(Beginning of PROVIDED DATA)

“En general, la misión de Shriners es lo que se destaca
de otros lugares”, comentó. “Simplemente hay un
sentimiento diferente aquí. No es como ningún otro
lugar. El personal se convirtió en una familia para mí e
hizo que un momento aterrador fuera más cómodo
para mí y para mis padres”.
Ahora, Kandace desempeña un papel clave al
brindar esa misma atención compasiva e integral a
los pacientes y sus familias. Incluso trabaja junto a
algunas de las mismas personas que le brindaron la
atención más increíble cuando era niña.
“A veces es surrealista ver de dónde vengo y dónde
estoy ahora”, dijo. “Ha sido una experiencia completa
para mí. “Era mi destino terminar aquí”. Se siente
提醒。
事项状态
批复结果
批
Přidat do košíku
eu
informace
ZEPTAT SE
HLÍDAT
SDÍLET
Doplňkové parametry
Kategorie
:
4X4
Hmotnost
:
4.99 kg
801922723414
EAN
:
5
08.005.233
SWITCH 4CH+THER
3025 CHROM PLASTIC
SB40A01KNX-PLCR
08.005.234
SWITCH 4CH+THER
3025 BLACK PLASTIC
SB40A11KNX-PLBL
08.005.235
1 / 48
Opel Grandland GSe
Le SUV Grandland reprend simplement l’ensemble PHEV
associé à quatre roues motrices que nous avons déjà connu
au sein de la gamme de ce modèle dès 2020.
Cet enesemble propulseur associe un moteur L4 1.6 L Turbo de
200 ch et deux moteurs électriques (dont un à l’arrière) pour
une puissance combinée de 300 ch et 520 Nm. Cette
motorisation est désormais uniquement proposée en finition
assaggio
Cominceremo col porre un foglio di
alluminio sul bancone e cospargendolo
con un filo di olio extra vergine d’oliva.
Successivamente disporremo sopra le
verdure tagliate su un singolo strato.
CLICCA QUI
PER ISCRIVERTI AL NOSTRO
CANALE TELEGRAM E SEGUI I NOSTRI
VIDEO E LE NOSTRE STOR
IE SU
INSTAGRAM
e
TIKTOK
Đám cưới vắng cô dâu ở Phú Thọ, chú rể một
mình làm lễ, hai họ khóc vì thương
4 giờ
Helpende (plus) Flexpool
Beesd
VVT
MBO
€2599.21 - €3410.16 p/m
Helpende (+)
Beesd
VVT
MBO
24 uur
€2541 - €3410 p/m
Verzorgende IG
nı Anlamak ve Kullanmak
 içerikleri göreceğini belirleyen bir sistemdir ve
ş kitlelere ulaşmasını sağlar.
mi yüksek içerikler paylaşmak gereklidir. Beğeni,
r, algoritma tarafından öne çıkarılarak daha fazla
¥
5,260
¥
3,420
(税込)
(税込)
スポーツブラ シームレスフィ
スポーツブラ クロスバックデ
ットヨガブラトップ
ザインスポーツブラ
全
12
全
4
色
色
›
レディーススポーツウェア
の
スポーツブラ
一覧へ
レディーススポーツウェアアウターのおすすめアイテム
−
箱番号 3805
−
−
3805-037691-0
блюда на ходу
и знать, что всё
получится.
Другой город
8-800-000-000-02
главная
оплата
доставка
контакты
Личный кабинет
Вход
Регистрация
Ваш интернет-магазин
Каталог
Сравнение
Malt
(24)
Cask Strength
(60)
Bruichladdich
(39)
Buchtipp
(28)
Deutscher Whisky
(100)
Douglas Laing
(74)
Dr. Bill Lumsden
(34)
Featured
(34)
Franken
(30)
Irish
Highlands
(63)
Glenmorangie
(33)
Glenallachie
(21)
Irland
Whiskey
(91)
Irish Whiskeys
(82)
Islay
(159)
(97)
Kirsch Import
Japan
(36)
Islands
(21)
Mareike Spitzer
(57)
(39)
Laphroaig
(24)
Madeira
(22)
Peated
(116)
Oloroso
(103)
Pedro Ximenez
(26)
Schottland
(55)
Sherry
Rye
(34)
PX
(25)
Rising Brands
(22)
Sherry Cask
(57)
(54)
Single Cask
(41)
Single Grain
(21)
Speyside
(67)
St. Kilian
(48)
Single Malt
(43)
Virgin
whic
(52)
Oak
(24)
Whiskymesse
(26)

(End of PROVIDED DATA)

TASK BRIEF: Lay out every line of text from all the items above as a Markdown table with two columns, Row and Text line. Give each line a row number and leave out any blank lines.

RESPONSE AREA:
| Row | Text line |
|---|---|
| 1 | “En general, la misión de Shriners es lo que se destaca |
| 2 | de otros lugares”, comentó. “Simplemente hay un |
| 3 | sentimiento diferente aquí. No es como ningún otro |
| 4 | lugar. El personal se convirtió en una familia para mí e |
| 5 | hizo que un momento aterrador fuera más cómodo |
| 6 | para mí y para mis padres”. |
| 7 | Ahora, Kandace desempeña un papel clave al |
| 8 | brindar esa misma atención compasiva e integral a |
| 9 | los pacientes y sus familias. Incluso trabaja junto a |
| 10 | algunas de las mismas personas que le brindaron la |
| 11 | atención más increíble cuando era niña. |
| 12 | “A veces es surrealista ver de dónde vengo y dónde |
| 13 | estoy ahora”, dijo. “Ha sido una experiencia completa |
| 14 | para mí. “Era mi destino terminar aquí”. Se siente |
| 15 | 提醒。 |
| 16 | 事项状态 |
| 17 | 批复结果 |
| 18 | 批 |
| 19 | Přidat do košíku |
| 20 | eu |
| 21 | informace |
| 22 | ZEPTAT SE |
| 23 | HLÍDAT |
| 24 | SDÍLET |
| 25 | Doplňkové parametry |
| 26 | Kategorie |
| 27 | : |
| 28 | 4X4 |
| 29 | Hmotnost |
| 30 | : |
| 31 | 4.99 kg |
| 32 | 801922723414 |
| 33 | EAN |
| 34 | : |
| 35 | 5 |
| 36 | 08.005.233 |
| 37 | SWITCH 4CH+THER |
| 38 | 3025 CHROM PLASTIC |
| 39 | SB40A01KNX-PLCR |
| 40 | 08.005.234 |
| 41 | SWITCH 4CH+THER |
| 42 | 3025 BLACK PLASTIC |
| 43 | SB40A11KNX-PLBL |
| 44 | 08.005.235 |
| 45 | 1 / 48 |
| 46 | Opel Grandland GSe |
| 47 | Le SUV Grandland reprend simplement l’ensemble PHEV |
| 48 | associé à quatre roues motrices que nous avons déjà connu |
| 49 | au sein de la gamme de ce modèle dès 2020. |
| 50 | Cet enesemble propulseur associe un moteur L4 1.6 L Turbo de |
| 51 | 200 ch et deux moteurs électriques (dont un à l’arrière) pour |
| 52 | une puissance combinée de 300 ch et 520 Nm. Cette |
| 53 | motorisation est désormais uniquement proposée en finition |
| 54 | assaggio |
| 55 | Cominceremo col porre un foglio di |
| 56 | alluminio sul bancone e cospargendolo |
| 57 | con un filo di olio extra vergine d’oliva. |
| 58 | Successivamente disporremo sopra le |
| 59 | verdure tagliate su un singolo strato. |
| 60 | CLICCA QUI |
| 61 | PER ISCRIVERTI AL NOSTRO |
| 62 | CANALE TELEGRAM E SEGUI I NOSTRI |
| 63 | VIDEO E LE NOSTRE STOR |
| 64 | IE SU |
| 65 | INSTAGRAM |
| 66 | e |
| 67 | TIKTOK |
| 68 | Đám cưới vắng cô dâu ở Phú Thọ, chú rể một |
| 69 | mình làm lễ, hai họ khóc vì thương |
| 70 | 4 giờ |
| 71 | Helpende (plus) Flexpool |
| 72 | Beesd |
| 73 | VVT |
| 74 | MBO |
| 75 | €2599.21 - €3410.16 p/m |
| 76 | Helpende (+) |
| 77 | Beesd |
| 78 | VVT |
| 79 | MBO |
| 80 | 24 uur |
| 81 | €2541 - €3410 p/m |
| 82 | Verzorgende IG |
| 83 | nı Anlamak ve Kullanmak |
| 84 |  içerikleri göreceğini belirleyen bir sistemdir ve |
| 85 | ş kitlelere ulaşmasını sağlar. |
| 86 | mi yüksek içerikler paylaşmak gereklidir. Beğeni, |
| 87 | r, algoritma tarafından öne çıkarılarak daha fazla |
| 88 | ¥ |
| 89 | 5,260 |
| 90 | ¥ |
| 91 | 3,420 |
| 92 | (税込) |
| 93 | (税込) |
| 94 | スポーツブラ シームレスフィ |
| 95 | スポーツブラ クロスバックデ |
| 96 | ットヨガブラトップ |
| 97 | ザインスポーツブラ |
| 98 | 全 |
| 99 | 12 |
| 100 | 全 |
| 101 | 4 |
| 102 | 色 |
| 103 | 色 |
| 104 | › |
| 105 | レディーススポーツウェア |
| 106 | の |
| 107 | スポーツブラ |
| 108 | 一覧へ |
| 109 | レディーススポーツウェアアウターのおすすめアイテム |
| 110 | − |
| 111 | 箱番号 3805 |
| 112 | − |
| 113 | − |
| 114 | 3805-037691-0 |
| 115 | блюда на ходу |
| 116 | и знать, что всё |
| 117 | получится. |
| 118 | Другой город |
| 119 | 8-800-000-000-02 |
| 120 | главная |
| 121 | оплата |
| 122 | доставка |
| 123 | контакты |
| 124 | Личный кабинет |
| 125 | Вход |
| 126 | Регистрация |
| 127 | Ваш интернет-магазин |
| 128 | Каталог |
| 129 | Сравнение |
| 130 | Malt |
| 131 | (24) |
| 132 | Cask Strength |
| 133 | (60) |
| 134 | Bruichladdich |
| 135 | (39) |
| 136 | Buchtipp |
| 137 | (28) |
| 138 | Deutscher Whisky |
| 139 | (100) |
| 140 | Douglas Laing |
| 141 | (74) |
| 142 | Dr. Bill Lumsden |
| 143 | (34) |
| 144 | Featured |
| 145 | (34) |
| 146 | Franken |
| 147 | (30) |
| 148 | Irish |
| 149 | Highlands |
| 150 | (63) |
| 151 | Glenmorangie |
| 152 | (33) |
| 153 | Glenallachie |
| 154 | (21) |
| 155 | Irland |
| 156 | Whiskey |
| 157 | (91) |
| 158 | Irish Whiskeys |
| 159 | (82) |
| 160 | Islay |
| 161 | (159) |
| 162 | (97) |
| 163 | Kirsch Import |
| 164 | Japan |
| 165 | (36) |
| 166 | Islands |
| 167 | (21) |
| 168 | Mareike Spitzer |
| 169 | (57) |
| 170 | (39) |
| 171 | Laphroaig |
| 172 | (24) |
| 173 | Madeira |
| 174 | (22) |
| 175 | Peated |
| 176 | (116) |
| 177 | Oloroso |
| 178 | (103) |
| 179 | Pedro Ximenez |
| 180 | (26) |
| 181 | Schottland |
| 182 | (55) |
| 183 | Sherry |
| 184 | Rye |
| 185 | (34) |
| 186 | PX |
| 187 | (25) |
| 188 | Rising Brands |
| 189 | (22) |
| 190 | Sherry Cask |
| 191 | (57) |
| 192 | (54) |
| 193 | Single Cask |
| 194 | (41) |
| 195 | Single Grain |
| 196 | (21) |
| 197 | Speyside |
| 198 | (67) |
| 199 | St. Kilian |
| 200 | (48) |
| 201 | Single Malt |
| 202 | (43) |
| 203 | Virgin |
| 204 | whic |
| 205 | (52) |
| 206 | Oak |
| 207 | (24) |
| 208 | Whiskymesse |
| 209 | (26) |